Editor’s Note: Every so often we use this space to allow a member of the LGBT community to report on a personal crisis that’s related to political decisions and policies that could be affecting many others in similar circumstances.
MY NAME is Jonathan Alderete Loussaief, and I live in Grand Prairie, Texas. My husband’s name is Bilel Loussaief, and he is a gay Tunisian citizen. We fell in love and lived together for two years. Unfortunately, ICE [Immigration and Customs Enforcement] picked him up at work on July 26, 2019, and brought him to a detention center.
I applied for a marriage license in Tarrant County on October 1, 2019, and we were married in the detention center in Alvarado, Texas.

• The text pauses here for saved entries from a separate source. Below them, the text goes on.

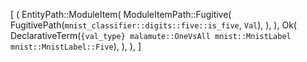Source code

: [
    (
        EntityPath::ModuleItem(
            ModuleItemPath::Fugitive(
                FugitivePath(`mnist_classifier::digits::five::is_five`, `Val`),
            ),
        ),
        Ok(
            DeclarativeTerm(`{val_type} malamute::OneVsAll mnist::MnistLabel mnist::MnistLabel::Five`),
        ),
    ),
]
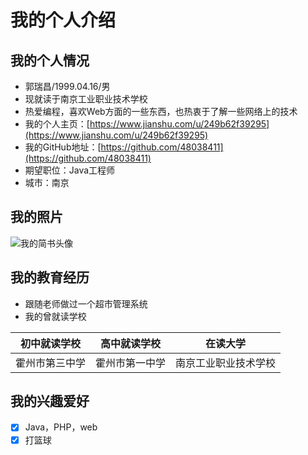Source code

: # 我的个人介绍
## 我的个人情况
- 郭瑞昌/1999.04.16/男
- 现就读于南京工业职业技术学校
- 热爱编程，喜欢Web方面的一些东西，也热衷于了解一些网络上的技术
- 我的个人主页：[https://www.jianshu.com/u/249b62f39295](https://www.jianshu.com/u/249b62f39295)
- 我的GitHub地址：[https://github.com/48038411](https://github.com/48038411)
- 期望职位：Java工程师
- 城市：南京
## 我的照片
![我的简书头像](https://ss0.bdstatic.com/94oJfD_bAAcT8t7mm9GUKT-xh_/timg?image&quality=100&size=b4000_4000&sec=1552294907&di=c93869bbd64236c3c243ade7b9166dc2&src=http://img3.duitang.com/uploads/item/201506/23/20150623222404_2HLWx.jpeg)
## 我的教育经历
- 跟随老师做过一个超市管理系统
- 我的曾就读学校

| 初中就读学校 | 高中就读学校 | 在读大学 |
| ------ | ------ | ------ |
| 霍州市第三中学 | 霍州市第一中学 | 南京工业职业技术学校 |
## 我的兴趣爱好
- [x] Java，PHP，web
- [x] 打篮球
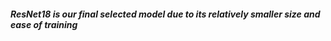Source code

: 
##### ResNet18 is our final selected model due to its relatively smaller size and ease of training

With the help of our attorney, we requested bond for Bilel’s release, but he was denied bond by Judge James Nugent. He had a hearing in late October and was denied by another judge, because Bilel had briefly been married to a woman before their divorce. The judge concluded that my husband is not gay, even though I testified that we are in love and live together in a committed sexual relationship. This judge also decided that my husband is not gay, negating his claim that he could be tortured if sent home, and ordered him to be deported.
It is illegal to be gay in Tunisia, and, based on anti-sodomy laws currently in place, it is punishable by up to three years in prison. We are terribly frightened of what will happen if he’s deported back to Tunisia, because he came out as a gay man here in the U.S. The specific risk if he is deported is that my only recourse will be to request his return as my husband with what’s called an I130 visa request [which would reveal that he’s gay to Tunisian authorities].
We need help getting this story out. The unfairness of the judge’s ruling goes beyond the fact that Bilel is in a loving, monogamous relationship with a man. ICE approved the marriage, and we were married on October 30th of last year at the Prarieland Detention Center in Alvarado, Texas. For years I fought hard for marriage equality to have the right to marry the love of my life one day. Now I’m fighting hard to have the right to keep my husband by my side.
I am reaching out because I need to locate more resources to secure my husband’s freedom. It seems as if we’re hitting brick walls at this point. My “husbear” has now been moved to an immigration detention center in Cleburne, Texas, where the conditions and treatment are deplorable. We’ve tried to work through the Bureau of Indian Affairs, but on April 17th they denied my husband’s appeal because they also do not believe he is a gay man. The lawyers have given up and apparently don’t know how to argue this case.
Please do what you can to put our story out there.